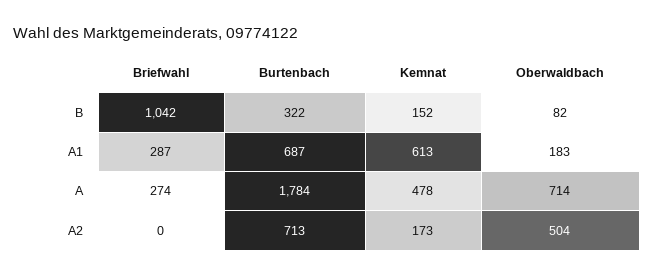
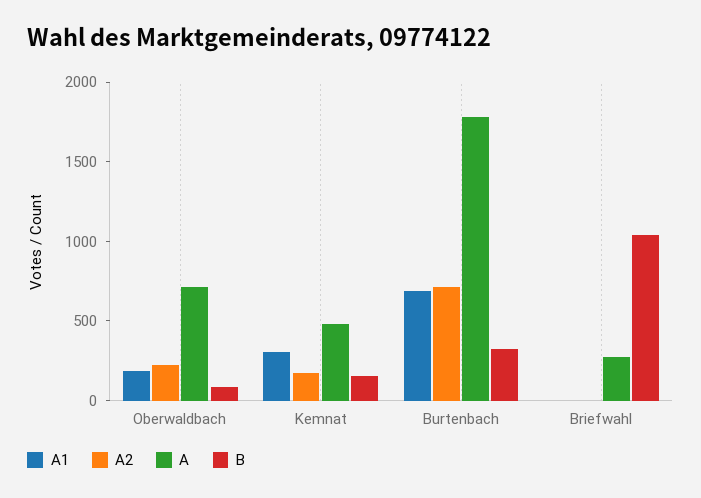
A1, Briefwahl: 287 -> 0
A1, Kemnat: 613 -> 300
A2, Oberwaldbach: 504 -> 200

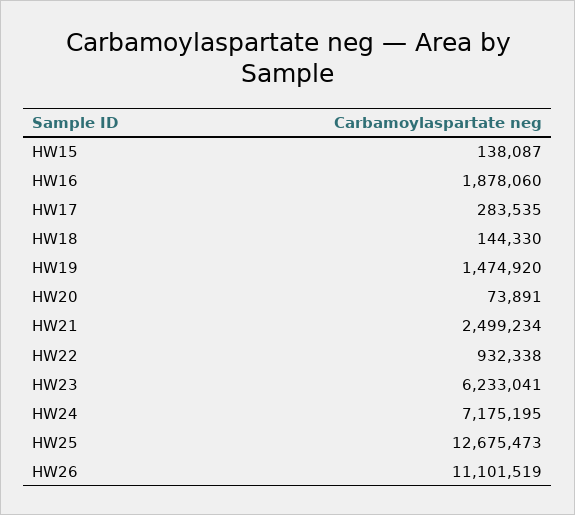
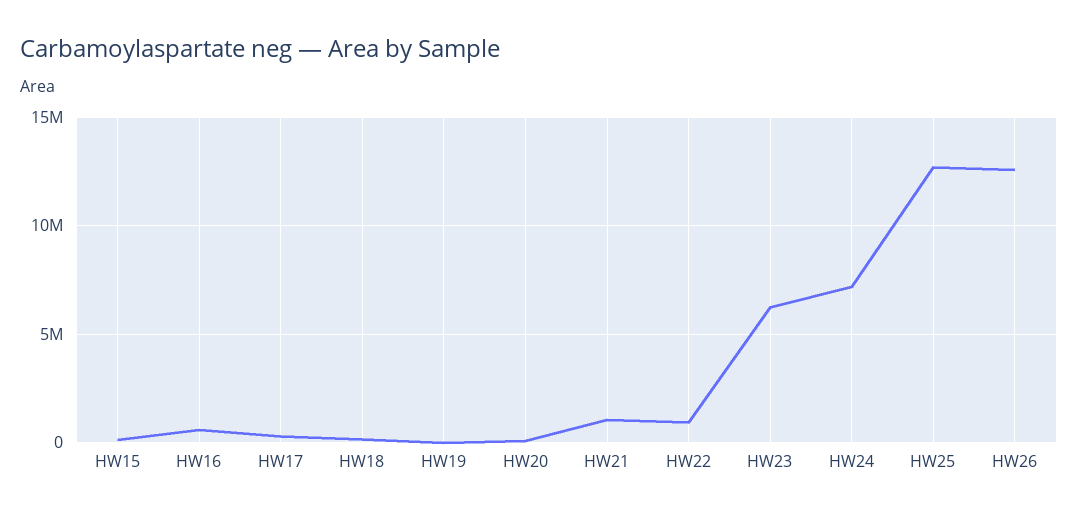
HW16: 1878060 -> 500000
HW19: 1474920 -> 0
HW21: 2499234 -> 1000000
HW26: 11101519 -> 12500000

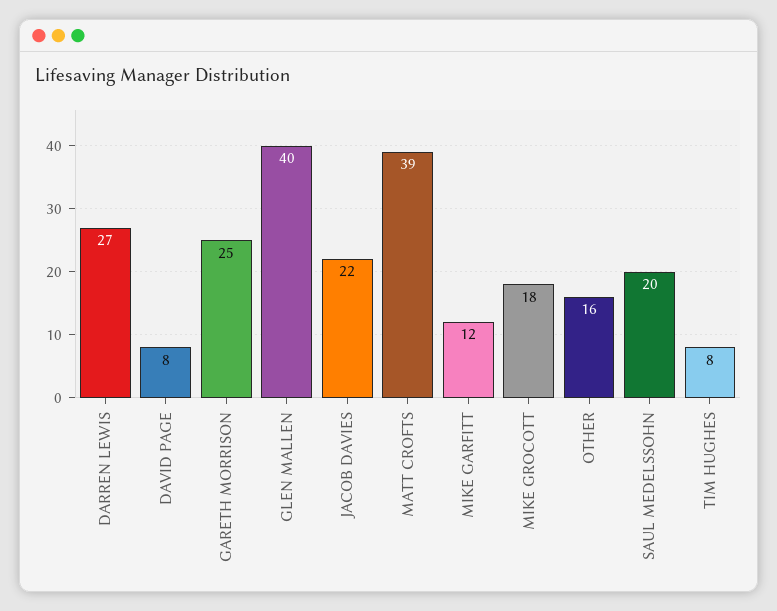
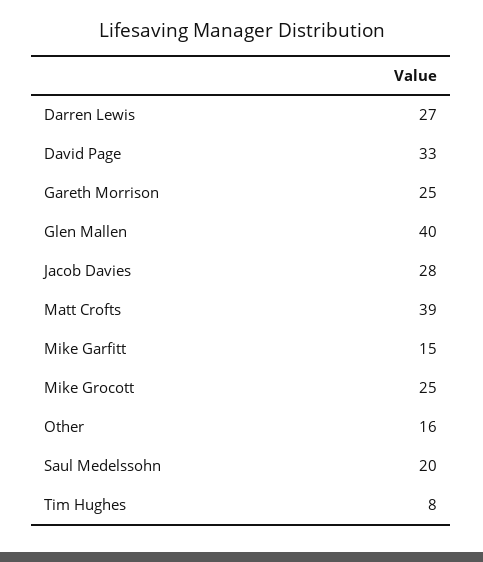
DAVID PAGE: 8 -> 33
JACOB DAVIES: 22 -> 28
MIKE GARFITT: 12 -> 15
MIKE GROCOTT: 18 -> 25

- - - - - - -

(WORK TASK): Print the listing word for word, but omit the pictures.

(TASK SOLUTION):
A1, Briefwahl: 287 -> 0
A1, Kemnat: 613 -> 300
A2, Oberwaldbach: 504 -> 200

HW16: 1878060 -> 500000
HW19: 1474920 -> 0
HW21: 2499234 -> 1000000
HW26: 11101519 -> 12500000

DAVID PAGE: 8 -> 33
JACOB DAVIES: 22 -> 28
MIKE GARFITT: 12 -> 15
MIKE GROCOTT: 18 -> 25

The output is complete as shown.